What I Learned on Vacation, or, Thoughts for 2010
I was asked to post something that I had thought about during vakay… so I came up with this:
The one thing they don’t teach you in school is that when you’re out of school, there’s no such thing as a Christmas vacation… at least not the two week kind. Which is exactly why I upped my nose at the real world, co-founded my own business and set out on a venture that let me plan my own schedule that has very little to do with 9-5. Hence the reason that I actually had a Christmas vacation.
That vacation kicked off with a four day backcountry snowshoe trip, during which I had a lot of time to think (you’re forced to come up with inspiring thoughts when you’re sludging through pouring rain and ice). 2009 was a year filled with many negatives — recession, climate change, reality shows — but the goal is of course to pull ourselves from the ashes and hit the new decade with a renewed sense of energy. So from the snowy slopes of backcountry snowshoes trails, here are my life conclusions that I’m taking into 2010.
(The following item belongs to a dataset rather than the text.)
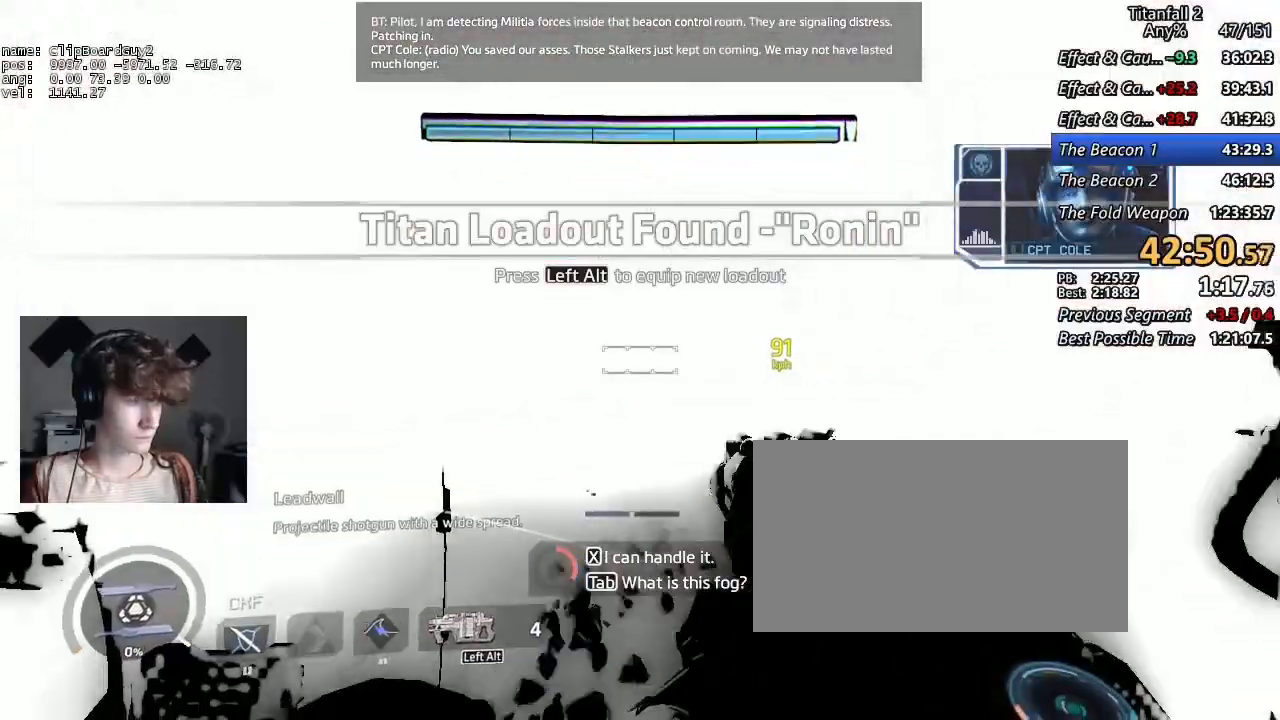
{"keys": ["shift", "w"], "mouse": [], "events": []}
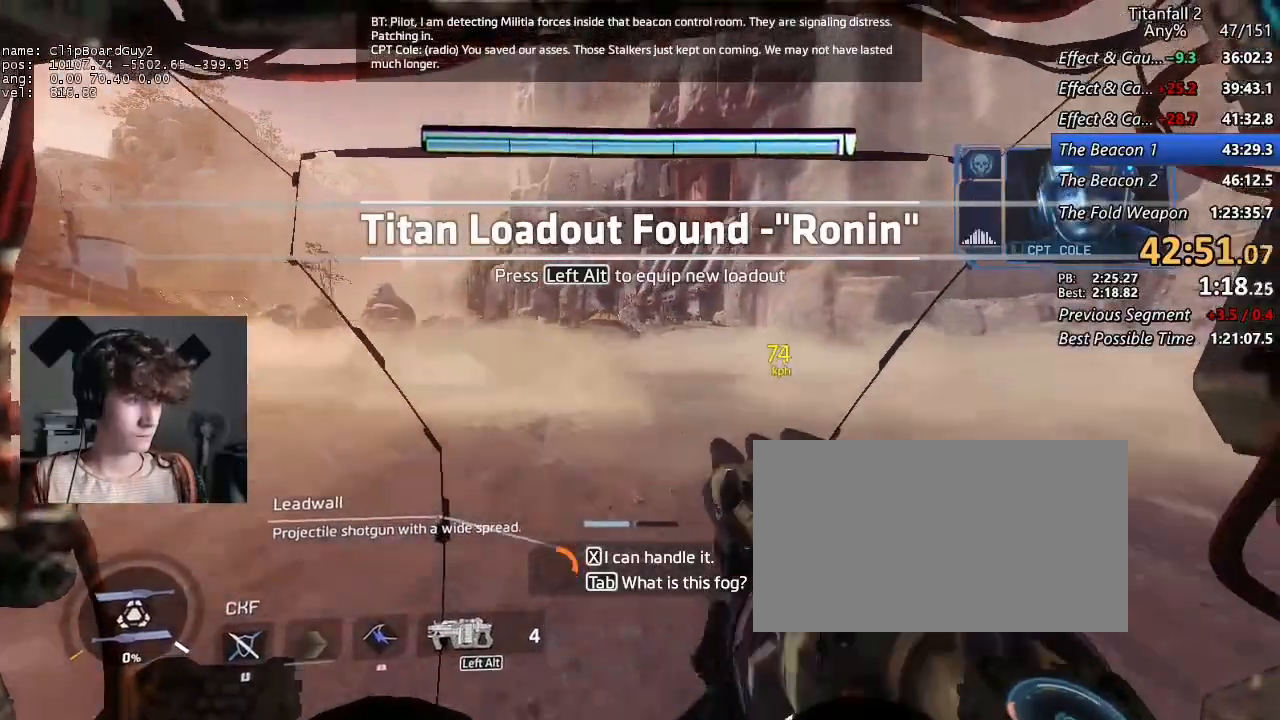
{"keys": ["shift", "w"], "mouse": [], "events": []}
1. Spend more time outside, and drag someone else along while you’re at it. Taking off on a four day backcountry adventure seemed like no big deal. Why? Because I grew up with a father that encouraged and inspired outdoor pursuits at an early age. Take a child, a cousin, a friend — hell, even an enemy — on an outdoor adventure and see where it takes them. We could all use a little more fresh air in our lives.
2. Watch at least one sunset and one sunrise every week. Experiencing this fantastic part of the daily natural rhythm is inspiring. And it doesn’t cost anything. (P.S. That’s my 62 year-old mother doing a Christmas Day warrior on a very rocky beach…)
3. Make time to be creative. Time away from your computer is time well spent, and the longer I am away from the screen the more ideas I come up with for new projects and endeavors. Take 5 minutes a day to sit down and be inspired.
4. Eat well. After four days of a diet that consisted of freeze-dried delectables, I was reminded once again that what we put in our bodies is of the utmost importance. To get Pollanesque: “Eat Food. Not Much. Mostly Plants.” (I will admit to downing some delicious Camembert and salami while on the trail however, which reminded me of another important life choice: invest time in making good picnics and eating outdoors.)
5. Donate time, money, etc. to organizations that are making the world a better place. Big or small, international or local, there are so many great causes out there that are making positive change. The trails and hut system that made my snowshoeing trip a blast were all groomed and maintained by a small organization that’s pretty much run on volunteers that are committed to maintaining natural spaces so more people can get out and enjoy them. That’s worth supporting. Find a cause you love (or several) and support it in whatever way you can.
That’s all. Short and sweet. They’re not resolutions, just a couple of ideas that I think we can all stick to in the next decade.